EXTRAIT DE PAGE -
===============

Revue Porte Ouverte

Regards croisés autour des pratiques d'intervention communautaire

Par Jean-Pierre Piché,
Président du CRC Le Pavillon, membre du C.A. de l'ASRSQ et responsable du comité de réflexion sur les pratiques d'intervention communautaire

Les pratiques d'intervention des organismes communautaires oeuvrant auprès des personnes contrevenantes : enjeux et perspectives

En mars 2012, lors de la publication du Porte ouverte portant sur le 50e anniversaire de l'ASRSQ, nous avions faire paraître un article synthèse du rapport soumis par le comité de travail sur les pratiques d'intervention des organismes communautaires œuvrant auprès des personnes contrevenantes. Aujourd'hui, dans le cadre d'un numéro spécial sur les pratiques d'intervention, il nous est apparu pertinent de présenter les grandes lignes du rapport afin de bien mettre en contexte le nouveau lectorat et de rafraîchir la mémoire des lecteurs qui ne seraient plus au fait des travaux du comité. L'article suivant est donc une republication de cette synthèse rédigée par Jean-Pierre Piché, puisqu'il aurait été difficile de mieux ré-écrire l'essentiel du rapport.

La réhabilitation des personnes contrevenantes et leur réinsertion au sein de la communauté constituent l'essence même de la mission des membres de l'ASRSQ et c'est à travers les pratiques d'intervention que s'actualise cette mission. À la faveur du cinquantième anniversaire de l'Association, il nous est apparu essentiel de prendre un temps d'arrêt pour réfléchir sur ces pratiques : quelles sont-elles en 2012? S'inscrivent-elles toujours dans la voie tracée voilà 50 ans? Vers quoi tendent-elles?

Le présent article se veut une synthèse du rapport déposé en mai 2012 à la demande du C.A. de l'ASRSQ sur la question des pratiques d'intervention. Il propose une réflexion d'ensemble autour des enjeux suivants :

  • Le caractère spécifique de l'intervention communautaire;
  • La responsabilité clinique de l'intervention et le partage des responsabilités avec les réseaux institutionnels;
  • Les modèles d'intervention, les approches, les techniques et les outils cliniques;
    la qualité de l'intervention;
  • Le caractère spécifique de l'intervention en milieu communautaire.

===============

VOS CONSIGNES -
Reprenez le passage de l'article sur les pratiques d'intervention communautaire situé entre « Le présent article » et « en milieu communautaire. », bornes incluses, en substituant « réflexion globale » à « réflexion d'ensemble ».

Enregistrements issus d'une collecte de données
===============

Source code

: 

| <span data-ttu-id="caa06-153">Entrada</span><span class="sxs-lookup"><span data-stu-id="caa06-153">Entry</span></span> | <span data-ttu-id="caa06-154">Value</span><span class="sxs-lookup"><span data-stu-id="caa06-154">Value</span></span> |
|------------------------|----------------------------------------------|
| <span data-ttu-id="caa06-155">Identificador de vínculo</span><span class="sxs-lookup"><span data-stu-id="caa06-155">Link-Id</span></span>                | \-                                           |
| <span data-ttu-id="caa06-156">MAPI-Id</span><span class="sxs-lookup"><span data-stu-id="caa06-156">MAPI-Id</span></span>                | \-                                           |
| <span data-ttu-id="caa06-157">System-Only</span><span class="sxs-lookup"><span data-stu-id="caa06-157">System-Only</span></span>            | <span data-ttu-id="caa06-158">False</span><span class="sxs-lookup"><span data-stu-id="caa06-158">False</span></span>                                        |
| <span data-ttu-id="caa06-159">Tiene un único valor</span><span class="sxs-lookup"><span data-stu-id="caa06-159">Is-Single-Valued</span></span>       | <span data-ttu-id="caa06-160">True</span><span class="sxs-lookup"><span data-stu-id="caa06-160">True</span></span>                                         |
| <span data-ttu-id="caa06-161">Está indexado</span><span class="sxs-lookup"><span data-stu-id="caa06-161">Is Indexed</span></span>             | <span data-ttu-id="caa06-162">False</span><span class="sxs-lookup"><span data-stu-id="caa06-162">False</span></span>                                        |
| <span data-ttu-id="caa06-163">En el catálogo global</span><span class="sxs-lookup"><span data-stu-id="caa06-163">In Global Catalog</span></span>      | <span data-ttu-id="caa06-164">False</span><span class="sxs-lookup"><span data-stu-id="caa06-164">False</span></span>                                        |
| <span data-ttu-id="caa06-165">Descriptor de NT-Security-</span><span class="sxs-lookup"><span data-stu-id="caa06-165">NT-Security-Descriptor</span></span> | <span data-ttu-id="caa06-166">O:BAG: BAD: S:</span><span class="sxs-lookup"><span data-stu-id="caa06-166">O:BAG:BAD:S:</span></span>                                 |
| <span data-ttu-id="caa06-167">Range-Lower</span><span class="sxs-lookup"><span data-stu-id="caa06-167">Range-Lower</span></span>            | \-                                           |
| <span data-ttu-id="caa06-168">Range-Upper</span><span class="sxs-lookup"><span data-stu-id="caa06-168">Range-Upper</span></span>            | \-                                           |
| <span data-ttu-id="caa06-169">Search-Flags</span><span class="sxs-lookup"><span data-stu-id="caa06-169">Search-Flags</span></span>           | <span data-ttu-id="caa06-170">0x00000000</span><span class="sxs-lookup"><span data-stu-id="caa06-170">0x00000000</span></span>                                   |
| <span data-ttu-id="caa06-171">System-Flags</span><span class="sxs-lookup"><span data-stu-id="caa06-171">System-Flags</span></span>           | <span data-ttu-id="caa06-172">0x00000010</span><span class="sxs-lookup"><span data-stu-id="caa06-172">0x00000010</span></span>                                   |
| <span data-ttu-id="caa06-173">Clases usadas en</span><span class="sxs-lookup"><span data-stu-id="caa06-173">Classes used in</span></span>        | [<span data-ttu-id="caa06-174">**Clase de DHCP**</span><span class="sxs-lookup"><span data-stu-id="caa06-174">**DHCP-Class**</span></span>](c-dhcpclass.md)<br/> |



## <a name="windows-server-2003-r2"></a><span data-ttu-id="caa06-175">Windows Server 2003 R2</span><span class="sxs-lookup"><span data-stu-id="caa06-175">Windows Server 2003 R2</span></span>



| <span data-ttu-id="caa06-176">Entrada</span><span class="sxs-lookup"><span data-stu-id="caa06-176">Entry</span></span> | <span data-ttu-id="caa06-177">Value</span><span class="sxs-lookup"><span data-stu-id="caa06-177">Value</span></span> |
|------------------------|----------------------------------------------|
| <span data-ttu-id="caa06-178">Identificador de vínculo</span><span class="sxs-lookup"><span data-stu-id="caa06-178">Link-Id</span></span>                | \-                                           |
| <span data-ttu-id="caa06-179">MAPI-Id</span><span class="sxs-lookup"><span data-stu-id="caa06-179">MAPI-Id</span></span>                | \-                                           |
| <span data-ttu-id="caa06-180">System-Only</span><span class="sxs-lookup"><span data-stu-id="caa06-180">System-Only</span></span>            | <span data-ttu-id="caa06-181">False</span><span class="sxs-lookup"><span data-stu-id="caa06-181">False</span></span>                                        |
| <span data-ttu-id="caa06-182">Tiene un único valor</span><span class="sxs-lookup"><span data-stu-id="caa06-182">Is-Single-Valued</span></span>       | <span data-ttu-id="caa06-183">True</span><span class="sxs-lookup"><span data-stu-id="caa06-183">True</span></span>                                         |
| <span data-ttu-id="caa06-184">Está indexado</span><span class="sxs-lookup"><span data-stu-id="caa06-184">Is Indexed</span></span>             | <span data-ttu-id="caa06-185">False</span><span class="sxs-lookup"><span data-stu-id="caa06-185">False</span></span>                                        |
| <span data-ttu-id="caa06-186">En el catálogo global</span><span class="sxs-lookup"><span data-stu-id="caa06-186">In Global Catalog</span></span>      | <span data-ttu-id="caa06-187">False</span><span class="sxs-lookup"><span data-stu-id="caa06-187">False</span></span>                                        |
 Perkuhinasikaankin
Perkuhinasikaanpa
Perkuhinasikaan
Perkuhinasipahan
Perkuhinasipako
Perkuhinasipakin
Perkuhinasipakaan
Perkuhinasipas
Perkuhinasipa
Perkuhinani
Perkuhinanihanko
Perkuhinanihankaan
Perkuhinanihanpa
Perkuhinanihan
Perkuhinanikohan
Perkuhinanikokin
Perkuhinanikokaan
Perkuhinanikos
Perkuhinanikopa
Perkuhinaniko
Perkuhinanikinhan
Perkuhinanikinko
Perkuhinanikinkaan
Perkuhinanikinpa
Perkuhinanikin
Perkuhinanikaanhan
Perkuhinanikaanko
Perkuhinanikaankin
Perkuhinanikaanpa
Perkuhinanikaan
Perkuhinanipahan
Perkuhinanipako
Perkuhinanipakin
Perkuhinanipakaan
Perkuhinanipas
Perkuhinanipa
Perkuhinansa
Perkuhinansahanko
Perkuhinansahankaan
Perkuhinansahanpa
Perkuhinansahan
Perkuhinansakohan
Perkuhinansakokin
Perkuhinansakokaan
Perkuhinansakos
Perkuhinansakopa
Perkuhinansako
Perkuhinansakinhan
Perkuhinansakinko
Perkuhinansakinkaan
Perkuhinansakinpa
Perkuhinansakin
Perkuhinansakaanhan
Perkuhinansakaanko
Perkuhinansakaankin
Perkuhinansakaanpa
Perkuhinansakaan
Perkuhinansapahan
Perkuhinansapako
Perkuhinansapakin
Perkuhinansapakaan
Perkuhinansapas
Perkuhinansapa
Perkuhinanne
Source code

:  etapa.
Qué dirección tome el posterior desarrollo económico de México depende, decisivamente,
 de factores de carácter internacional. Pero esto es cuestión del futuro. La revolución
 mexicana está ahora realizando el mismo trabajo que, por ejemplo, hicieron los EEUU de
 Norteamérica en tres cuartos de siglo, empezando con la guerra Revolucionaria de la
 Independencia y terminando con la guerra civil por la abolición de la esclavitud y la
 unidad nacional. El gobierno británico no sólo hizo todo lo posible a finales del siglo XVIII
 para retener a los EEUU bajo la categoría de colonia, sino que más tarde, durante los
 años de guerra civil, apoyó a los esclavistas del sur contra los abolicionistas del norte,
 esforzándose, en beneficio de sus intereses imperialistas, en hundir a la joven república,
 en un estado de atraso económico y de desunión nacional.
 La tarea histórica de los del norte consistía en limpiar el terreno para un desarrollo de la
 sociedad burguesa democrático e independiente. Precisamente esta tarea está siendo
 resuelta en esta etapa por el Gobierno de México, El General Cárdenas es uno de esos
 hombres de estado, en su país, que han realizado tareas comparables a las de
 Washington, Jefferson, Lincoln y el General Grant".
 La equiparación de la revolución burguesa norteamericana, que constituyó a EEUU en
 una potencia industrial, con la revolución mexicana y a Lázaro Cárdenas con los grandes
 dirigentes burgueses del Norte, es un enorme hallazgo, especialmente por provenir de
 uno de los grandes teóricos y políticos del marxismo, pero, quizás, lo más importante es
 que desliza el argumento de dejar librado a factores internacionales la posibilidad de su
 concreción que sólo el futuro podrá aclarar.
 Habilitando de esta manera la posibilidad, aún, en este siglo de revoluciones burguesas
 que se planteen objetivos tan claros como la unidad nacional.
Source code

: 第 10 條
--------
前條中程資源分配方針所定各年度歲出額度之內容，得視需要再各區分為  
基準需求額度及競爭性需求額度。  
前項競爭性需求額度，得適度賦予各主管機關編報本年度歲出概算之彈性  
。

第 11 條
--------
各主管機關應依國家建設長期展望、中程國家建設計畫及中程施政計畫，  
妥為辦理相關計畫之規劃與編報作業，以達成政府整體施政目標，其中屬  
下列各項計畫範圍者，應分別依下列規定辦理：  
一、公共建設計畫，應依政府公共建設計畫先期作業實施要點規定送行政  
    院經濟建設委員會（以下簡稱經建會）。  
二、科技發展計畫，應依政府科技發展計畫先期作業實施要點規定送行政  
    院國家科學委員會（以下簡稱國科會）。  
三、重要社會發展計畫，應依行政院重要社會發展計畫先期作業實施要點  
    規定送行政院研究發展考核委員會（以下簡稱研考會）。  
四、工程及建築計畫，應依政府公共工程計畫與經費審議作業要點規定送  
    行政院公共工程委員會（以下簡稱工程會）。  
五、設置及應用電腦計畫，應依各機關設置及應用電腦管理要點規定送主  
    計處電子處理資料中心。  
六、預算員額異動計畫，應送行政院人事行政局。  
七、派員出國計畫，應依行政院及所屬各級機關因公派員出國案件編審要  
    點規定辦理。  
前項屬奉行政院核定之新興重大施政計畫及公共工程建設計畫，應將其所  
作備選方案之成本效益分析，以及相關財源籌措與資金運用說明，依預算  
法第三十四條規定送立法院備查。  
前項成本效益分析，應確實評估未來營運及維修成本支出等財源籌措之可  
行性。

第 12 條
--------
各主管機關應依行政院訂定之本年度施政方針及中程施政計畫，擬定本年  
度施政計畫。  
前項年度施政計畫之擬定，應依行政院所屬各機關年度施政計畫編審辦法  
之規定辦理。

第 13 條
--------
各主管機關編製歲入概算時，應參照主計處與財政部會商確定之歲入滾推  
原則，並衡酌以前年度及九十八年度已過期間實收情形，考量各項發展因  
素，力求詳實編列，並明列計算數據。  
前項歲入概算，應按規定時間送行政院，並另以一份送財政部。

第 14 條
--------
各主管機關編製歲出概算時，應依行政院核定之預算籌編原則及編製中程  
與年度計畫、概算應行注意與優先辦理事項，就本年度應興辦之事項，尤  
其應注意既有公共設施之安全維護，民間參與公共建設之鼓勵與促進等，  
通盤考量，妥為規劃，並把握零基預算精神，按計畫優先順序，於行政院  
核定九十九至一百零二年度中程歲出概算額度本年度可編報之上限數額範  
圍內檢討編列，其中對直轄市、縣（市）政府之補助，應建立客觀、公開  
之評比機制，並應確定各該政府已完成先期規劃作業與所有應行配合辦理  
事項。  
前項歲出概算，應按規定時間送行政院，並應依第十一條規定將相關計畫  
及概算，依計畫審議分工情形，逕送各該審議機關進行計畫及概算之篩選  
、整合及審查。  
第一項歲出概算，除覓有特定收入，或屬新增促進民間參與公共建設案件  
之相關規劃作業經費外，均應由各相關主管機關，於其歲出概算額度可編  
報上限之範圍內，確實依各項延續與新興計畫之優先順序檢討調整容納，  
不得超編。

===============

RÉSULTAT CI-DESSOUS -
Le présent article se veut une synthèse du rapport déposé en mai 2012 à la demande du C.A. de l'ASRSQ sur la question des pratiques d'intervention. Il propose une réflexion globale autour des enjeux suivants :

  • Le caractère spécifique de l'intervention communautaire;
  • La responsabilité clinique de l'intervention et le partage des responsabilités avec les réseaux institutionnels;
  • Les modèles d'intervention, les approches, les techniques et les outils cliniques;
    la qualité de l'intervention;
  • Le caractère spécifique de l'intervention en milieu communautaire.